Journals are especially good for writing down special events, such as things my kids have accomplished, or a memorable trip, or a visit with someone. Writing down your thoughts, experiences, hopes, memories, and frustrations can be an excellent way of breaking your writer’s block. It can be a starting point for larger pieces. A journal can be a little snapshot or a preview of a larger article. I often go back to my journal for an article idea.

A journal will also be a treasure for a great-grandchild to read someday. Or they may be confused if they read my journals, I don’t know.

Here’s an excerpt from 3 October 1996 when I was still in college studying art: “I’m really looking forward to graduation. Only 7 more months then I’ll be able to do what I want to do…” And this one from 10 April 1997: “I’m going to name my next cat Gunther.” But also I wrote on 27 October 1997: “Two weeks ago we went to Abilene, KS for Seth’s grandpa’s 80th birthday. It was a surprise party. It was very fun. He was definitely surprised! It was also neat to meet some of Seth’s family that I hadn’t met yet…”

So I’ve written about my thoughts for the future, ideas about cat-naming, and about a special event related to an ancestor. These items are fun for me to read and will be even more fun for my descendants.

I don’t know about you, but it seems that my ancestors never wrote anything down. I don’t even have a letter, a Bible record or a grocery list from one of my ancestors. Oh how I wish just one person had kept a journal! I long to read about their thoughts, ideas, hopes for the future, what their kids were doing, their struggles in parenthood, in life. I would love to be swept away with visions of pioneer life of my ancestors, of the hazards of working on a farm, of falling in love and getting married.

It is one thing to learn about our ancestors, find the names and dates and fill in a chart. We can even flesh out some of their lives and personalities through extensive research, but we won’t ever know what they were really thinking and living if we don’t have any written accounts of their own... Thoughts and ideas right from their own heads and left on paper for the rest of us to find and read.
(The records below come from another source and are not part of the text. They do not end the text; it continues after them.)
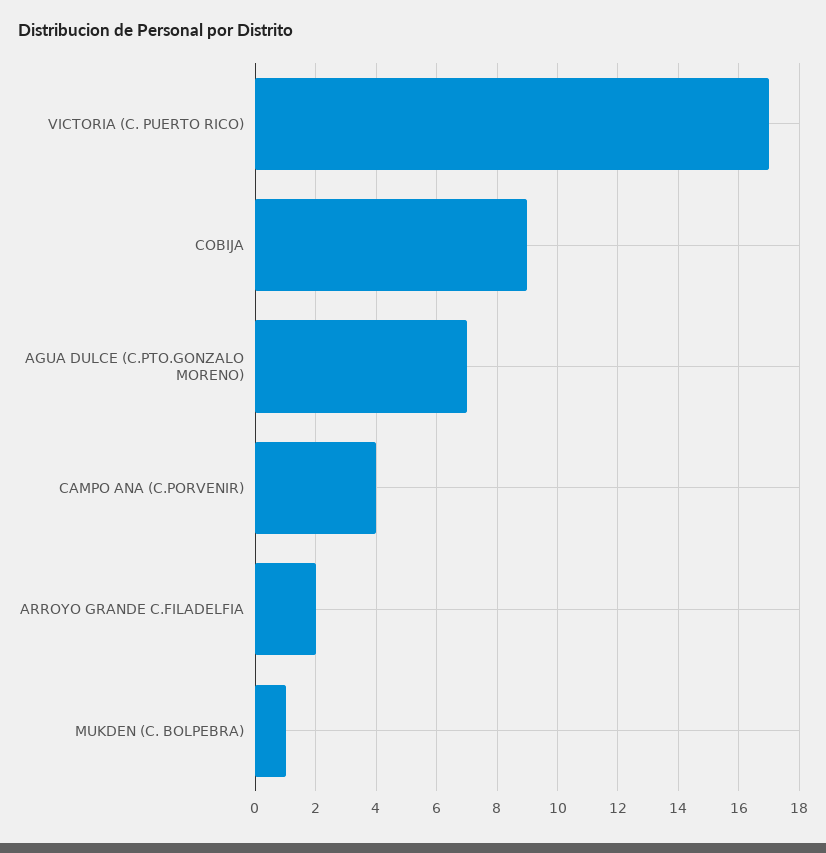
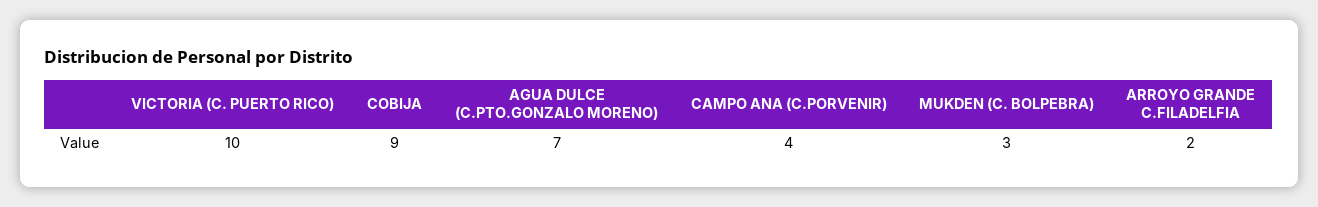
  {
-   "VICTORIA (C. PUERTO RICO)": 17,
+   "VICTORIA (C. PUERTO RICO)": 10,
    "COBIJA": 9,
    "AGUA DULCE (C.PTO.GONZALO MORENO)": 7,
    "CAMPO ANA (C.PORVENIR)": 4,
    "ARROYO GRANDE C.FILADELFIA": 2,
-   "MUKDEN (C. BOLPEBRA)": 1
+   "MUKDEN (C. BOLPEBRA)": 3
  }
I have talked to my kids about keeping journals of their own. Even 7-year-old Ethan writes in one once in a while! They are still young. Ethan only learned to read and write last year. However, I’m planting the seeds in their mind that a journal is a good idea and therefore might be something they do in their future.

I think it is probably too late for me to find any journals or letters from my ancestors. I have asked just about every living relative I know if they know of any and the answer is always “no.” However, I can leave a journal for my kids and grandchildren and great-grandchildren to puzzle over after I’ve left this earth. More importantly are the benefits I gain from journaling right now while I’m still alive: mental health and writing ideas.